Traçar as primeiras rotas do coronavírus é difícil porque seus sintomas são comuns; em casos leves, é facilmente confundido com gripes ou resfriados. Casos graves podem se passar por pneumonias de causas desconhecidas. E, se muitos países já tem dificuldade em testar suas populações em massa e rastrear contatos, isso era inexistente nas primeiras fases da pandemia.

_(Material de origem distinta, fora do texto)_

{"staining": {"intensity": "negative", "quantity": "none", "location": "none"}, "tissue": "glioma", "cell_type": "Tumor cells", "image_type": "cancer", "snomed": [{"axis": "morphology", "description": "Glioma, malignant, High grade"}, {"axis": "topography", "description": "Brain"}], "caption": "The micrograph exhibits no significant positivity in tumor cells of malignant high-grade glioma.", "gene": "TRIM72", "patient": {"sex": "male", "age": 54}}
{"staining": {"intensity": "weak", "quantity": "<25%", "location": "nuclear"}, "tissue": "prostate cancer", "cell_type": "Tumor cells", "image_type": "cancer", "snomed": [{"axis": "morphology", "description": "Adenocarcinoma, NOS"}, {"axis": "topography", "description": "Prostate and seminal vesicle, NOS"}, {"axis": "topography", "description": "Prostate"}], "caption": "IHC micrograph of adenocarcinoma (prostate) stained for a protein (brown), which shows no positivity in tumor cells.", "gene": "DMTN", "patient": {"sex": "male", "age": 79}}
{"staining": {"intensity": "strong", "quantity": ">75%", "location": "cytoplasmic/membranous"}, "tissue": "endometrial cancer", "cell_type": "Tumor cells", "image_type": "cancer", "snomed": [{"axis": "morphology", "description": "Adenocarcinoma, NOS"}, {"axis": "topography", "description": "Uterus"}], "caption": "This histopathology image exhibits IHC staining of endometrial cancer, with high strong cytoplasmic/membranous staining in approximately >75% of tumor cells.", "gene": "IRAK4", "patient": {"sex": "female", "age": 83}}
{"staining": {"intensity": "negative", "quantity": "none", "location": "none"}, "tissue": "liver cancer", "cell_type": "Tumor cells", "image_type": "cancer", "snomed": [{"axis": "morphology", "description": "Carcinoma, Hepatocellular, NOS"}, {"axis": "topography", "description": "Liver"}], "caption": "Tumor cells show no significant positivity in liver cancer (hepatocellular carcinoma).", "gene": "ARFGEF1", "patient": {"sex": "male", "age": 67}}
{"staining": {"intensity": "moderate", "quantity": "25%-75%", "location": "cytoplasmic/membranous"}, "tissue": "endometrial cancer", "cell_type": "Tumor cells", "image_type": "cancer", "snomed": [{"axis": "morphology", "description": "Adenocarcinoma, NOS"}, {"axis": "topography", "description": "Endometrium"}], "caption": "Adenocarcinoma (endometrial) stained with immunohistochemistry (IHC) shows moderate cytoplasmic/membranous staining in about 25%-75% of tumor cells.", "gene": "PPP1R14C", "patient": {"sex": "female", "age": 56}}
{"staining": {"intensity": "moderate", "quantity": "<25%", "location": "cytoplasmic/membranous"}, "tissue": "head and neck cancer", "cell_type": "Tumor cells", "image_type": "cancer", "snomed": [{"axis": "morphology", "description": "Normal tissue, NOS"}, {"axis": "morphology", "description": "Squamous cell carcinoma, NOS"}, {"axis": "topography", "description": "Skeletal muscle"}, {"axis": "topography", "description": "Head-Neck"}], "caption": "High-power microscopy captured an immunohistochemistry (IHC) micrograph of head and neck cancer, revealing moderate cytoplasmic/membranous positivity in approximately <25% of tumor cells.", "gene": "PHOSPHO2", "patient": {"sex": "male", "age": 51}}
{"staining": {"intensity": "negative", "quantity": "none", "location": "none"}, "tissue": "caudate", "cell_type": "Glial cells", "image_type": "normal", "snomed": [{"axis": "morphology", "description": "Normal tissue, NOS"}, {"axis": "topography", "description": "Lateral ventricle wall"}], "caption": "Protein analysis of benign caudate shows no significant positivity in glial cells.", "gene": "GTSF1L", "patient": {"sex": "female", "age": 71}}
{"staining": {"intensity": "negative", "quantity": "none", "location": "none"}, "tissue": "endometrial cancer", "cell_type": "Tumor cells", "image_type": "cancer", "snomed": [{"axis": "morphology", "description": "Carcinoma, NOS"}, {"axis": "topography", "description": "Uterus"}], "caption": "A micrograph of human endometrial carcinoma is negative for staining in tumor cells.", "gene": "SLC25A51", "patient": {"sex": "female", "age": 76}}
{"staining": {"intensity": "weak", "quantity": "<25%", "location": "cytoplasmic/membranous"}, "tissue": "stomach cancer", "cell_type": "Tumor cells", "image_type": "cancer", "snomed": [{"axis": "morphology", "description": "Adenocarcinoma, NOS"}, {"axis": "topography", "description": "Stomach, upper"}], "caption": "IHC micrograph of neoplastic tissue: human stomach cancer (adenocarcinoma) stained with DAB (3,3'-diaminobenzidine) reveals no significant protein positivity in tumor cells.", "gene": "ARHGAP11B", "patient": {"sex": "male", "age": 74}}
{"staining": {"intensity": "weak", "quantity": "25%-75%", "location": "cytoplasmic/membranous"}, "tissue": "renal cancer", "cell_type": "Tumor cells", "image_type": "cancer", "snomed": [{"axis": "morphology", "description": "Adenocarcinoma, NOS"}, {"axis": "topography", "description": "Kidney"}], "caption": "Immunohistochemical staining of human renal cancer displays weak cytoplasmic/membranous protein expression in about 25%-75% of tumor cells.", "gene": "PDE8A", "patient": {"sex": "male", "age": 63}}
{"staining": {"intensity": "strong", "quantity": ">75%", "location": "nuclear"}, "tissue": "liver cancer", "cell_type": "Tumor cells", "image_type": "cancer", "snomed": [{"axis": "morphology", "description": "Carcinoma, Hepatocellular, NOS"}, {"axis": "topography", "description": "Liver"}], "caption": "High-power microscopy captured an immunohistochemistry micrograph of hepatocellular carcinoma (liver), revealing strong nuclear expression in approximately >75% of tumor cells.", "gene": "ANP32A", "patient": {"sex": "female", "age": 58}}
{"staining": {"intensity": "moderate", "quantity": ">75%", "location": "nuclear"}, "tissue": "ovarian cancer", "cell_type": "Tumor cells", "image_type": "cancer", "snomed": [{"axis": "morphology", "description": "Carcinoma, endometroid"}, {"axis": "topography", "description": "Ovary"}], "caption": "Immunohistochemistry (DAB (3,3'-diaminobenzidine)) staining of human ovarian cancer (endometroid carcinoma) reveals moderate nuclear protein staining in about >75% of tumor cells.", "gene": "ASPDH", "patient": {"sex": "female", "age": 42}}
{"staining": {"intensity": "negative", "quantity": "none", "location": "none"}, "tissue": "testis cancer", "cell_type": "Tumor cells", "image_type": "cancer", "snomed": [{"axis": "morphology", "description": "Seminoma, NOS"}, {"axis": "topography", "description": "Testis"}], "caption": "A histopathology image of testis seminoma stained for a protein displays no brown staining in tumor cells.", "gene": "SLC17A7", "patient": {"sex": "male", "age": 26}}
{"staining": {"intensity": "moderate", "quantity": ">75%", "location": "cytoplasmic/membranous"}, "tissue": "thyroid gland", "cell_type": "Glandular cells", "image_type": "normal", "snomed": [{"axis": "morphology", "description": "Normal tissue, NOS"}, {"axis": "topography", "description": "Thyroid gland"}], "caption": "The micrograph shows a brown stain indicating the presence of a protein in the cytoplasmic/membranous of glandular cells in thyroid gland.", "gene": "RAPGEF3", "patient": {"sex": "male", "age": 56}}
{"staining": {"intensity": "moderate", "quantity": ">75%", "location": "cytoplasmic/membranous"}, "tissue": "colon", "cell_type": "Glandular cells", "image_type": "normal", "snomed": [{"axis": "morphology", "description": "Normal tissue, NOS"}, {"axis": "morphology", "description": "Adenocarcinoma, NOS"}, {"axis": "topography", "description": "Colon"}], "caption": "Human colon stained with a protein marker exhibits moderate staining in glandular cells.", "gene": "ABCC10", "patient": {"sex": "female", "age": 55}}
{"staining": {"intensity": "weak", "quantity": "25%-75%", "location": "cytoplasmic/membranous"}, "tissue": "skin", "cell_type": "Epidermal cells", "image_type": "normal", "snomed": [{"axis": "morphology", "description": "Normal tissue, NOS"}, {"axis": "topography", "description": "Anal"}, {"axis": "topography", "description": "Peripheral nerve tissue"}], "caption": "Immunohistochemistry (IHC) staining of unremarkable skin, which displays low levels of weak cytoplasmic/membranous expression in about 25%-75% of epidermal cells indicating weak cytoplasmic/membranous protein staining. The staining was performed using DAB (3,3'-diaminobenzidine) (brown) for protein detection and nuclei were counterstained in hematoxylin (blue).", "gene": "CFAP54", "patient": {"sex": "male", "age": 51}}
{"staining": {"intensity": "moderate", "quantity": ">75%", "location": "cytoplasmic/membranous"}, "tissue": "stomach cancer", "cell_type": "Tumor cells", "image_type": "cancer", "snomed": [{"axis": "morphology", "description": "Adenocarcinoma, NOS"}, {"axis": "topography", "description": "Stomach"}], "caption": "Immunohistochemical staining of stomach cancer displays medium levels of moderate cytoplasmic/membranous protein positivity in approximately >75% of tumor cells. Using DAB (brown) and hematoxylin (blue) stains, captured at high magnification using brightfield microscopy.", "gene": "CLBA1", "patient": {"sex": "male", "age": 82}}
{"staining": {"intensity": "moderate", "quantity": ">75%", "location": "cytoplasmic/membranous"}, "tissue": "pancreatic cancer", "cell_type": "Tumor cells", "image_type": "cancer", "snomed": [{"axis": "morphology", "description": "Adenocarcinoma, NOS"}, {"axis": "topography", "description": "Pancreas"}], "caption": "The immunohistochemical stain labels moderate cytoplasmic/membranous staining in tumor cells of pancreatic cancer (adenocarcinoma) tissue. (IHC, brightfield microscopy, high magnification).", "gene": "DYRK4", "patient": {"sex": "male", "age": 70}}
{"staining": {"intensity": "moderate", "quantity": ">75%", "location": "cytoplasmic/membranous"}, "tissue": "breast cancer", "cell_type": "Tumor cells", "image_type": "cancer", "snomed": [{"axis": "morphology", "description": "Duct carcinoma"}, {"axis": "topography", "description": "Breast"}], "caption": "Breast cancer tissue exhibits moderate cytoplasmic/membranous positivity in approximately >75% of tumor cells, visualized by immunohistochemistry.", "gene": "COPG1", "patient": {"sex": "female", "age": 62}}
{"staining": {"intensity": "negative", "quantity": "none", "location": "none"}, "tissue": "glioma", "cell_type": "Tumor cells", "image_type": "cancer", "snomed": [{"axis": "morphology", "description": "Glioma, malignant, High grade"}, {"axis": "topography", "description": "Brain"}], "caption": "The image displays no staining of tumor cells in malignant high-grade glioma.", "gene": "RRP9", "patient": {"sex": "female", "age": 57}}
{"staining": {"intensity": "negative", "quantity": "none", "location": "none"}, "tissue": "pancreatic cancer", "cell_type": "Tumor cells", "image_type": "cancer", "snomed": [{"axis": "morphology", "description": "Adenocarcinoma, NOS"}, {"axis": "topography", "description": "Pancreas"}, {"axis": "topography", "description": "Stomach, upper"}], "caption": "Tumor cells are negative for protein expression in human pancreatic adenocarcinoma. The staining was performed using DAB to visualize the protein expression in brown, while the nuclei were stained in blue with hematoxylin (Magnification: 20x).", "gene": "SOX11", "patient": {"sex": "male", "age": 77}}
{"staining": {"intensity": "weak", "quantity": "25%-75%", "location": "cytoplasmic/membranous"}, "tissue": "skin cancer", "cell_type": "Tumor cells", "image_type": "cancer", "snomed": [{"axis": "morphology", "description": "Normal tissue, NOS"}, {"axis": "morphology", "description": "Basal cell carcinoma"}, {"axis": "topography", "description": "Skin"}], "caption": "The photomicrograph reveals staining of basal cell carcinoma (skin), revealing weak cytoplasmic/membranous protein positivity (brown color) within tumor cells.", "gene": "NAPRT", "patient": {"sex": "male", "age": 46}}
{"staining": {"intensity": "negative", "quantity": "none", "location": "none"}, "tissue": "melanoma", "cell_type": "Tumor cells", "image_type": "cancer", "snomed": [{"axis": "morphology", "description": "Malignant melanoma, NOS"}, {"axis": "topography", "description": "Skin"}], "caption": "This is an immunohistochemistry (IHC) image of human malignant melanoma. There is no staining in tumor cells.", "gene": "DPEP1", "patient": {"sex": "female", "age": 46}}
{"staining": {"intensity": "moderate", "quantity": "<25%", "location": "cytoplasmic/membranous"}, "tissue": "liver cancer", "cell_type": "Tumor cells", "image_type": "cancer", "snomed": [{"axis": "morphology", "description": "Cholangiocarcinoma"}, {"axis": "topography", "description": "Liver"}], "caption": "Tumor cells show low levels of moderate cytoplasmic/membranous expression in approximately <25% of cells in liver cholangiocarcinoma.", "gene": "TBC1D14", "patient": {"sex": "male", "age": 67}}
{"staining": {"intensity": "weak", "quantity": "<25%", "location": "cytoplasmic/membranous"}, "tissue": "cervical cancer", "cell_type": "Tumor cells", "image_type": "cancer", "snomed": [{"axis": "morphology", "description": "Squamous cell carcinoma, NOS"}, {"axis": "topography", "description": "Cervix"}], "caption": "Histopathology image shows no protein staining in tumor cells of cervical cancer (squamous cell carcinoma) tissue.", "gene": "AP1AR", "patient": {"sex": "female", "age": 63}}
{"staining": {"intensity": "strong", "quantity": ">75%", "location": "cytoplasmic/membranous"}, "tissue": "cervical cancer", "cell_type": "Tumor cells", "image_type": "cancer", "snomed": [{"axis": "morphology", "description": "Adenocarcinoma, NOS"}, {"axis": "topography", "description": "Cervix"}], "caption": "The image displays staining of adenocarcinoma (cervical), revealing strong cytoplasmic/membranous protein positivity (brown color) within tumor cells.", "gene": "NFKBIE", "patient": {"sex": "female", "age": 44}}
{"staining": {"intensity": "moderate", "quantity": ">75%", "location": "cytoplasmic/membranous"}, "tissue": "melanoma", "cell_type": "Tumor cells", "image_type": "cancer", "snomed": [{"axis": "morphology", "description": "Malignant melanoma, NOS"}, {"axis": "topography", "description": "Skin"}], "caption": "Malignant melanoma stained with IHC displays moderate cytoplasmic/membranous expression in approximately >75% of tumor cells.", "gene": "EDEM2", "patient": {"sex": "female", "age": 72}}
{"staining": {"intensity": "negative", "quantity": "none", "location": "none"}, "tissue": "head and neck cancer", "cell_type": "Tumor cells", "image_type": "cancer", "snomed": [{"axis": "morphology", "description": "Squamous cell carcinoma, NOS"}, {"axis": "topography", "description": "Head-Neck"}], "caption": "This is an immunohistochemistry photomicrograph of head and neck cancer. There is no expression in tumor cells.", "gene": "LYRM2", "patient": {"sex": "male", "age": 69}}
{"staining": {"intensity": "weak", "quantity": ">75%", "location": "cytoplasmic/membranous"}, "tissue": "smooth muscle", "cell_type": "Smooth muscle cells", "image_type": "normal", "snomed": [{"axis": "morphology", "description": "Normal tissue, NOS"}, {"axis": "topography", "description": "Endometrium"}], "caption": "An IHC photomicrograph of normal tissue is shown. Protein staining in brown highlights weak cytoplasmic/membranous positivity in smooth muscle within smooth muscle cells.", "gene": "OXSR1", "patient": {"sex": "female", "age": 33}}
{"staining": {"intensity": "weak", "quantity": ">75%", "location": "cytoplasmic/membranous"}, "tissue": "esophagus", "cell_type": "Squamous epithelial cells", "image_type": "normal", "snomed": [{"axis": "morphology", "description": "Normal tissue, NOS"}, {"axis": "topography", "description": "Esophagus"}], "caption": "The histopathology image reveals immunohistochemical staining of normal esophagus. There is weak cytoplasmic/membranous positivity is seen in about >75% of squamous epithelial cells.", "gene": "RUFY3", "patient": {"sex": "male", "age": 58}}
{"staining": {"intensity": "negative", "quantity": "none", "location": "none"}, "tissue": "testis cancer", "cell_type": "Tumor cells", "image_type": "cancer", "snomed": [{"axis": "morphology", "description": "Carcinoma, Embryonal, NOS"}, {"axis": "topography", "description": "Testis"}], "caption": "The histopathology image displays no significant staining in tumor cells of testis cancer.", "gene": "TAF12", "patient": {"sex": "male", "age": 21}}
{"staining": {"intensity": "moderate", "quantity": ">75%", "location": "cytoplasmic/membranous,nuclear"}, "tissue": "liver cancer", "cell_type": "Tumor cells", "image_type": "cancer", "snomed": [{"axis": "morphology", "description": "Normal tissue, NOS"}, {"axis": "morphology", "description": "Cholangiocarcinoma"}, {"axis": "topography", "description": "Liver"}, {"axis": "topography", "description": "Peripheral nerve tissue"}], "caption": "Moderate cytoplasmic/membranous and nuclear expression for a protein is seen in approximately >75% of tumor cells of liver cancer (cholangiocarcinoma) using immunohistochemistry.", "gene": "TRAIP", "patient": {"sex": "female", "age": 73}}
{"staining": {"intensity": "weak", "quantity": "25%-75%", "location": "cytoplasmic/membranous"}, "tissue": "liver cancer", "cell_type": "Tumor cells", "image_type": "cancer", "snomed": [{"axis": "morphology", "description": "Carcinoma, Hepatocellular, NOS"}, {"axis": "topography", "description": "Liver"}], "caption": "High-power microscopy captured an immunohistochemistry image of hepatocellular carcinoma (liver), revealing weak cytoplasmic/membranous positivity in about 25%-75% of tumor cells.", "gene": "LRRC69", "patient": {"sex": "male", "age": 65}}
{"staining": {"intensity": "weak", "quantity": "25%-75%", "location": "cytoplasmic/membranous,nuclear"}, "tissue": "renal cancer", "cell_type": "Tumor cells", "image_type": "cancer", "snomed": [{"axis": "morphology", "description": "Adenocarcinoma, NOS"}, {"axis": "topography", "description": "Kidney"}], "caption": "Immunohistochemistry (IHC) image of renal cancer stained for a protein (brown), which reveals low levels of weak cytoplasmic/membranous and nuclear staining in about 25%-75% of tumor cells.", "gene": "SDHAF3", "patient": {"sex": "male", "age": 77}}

Doenças como a Covid-19 costumam surgir em humanos a partir de animais selvagens; no caso do SARS-CoV-2, há semelhanças genéticas grandes com vírus presentes em morcegos, indicando que esses bichos são os hospedeiros originais do patógeno. No entanto, cientistas acreditam que algum outro animal desconhecido tenha servido de hospedeiro intermediário do vírus, e que o contato com ele, em algum lugar do mundo, tenha passado a doença para a humanidade.

No caso da SARS, doença similar à Covid-19 (mas menos infecciosa) que surgiu na Ásia em 2002, a ciência demorou 15 anos para confirmar que o tal hospedeiro intermediário foi um mamífero chamado civeta. Apesar dos esforços internacionais, não há porque pensar que o trabalho de detetive será mais simples desta vez.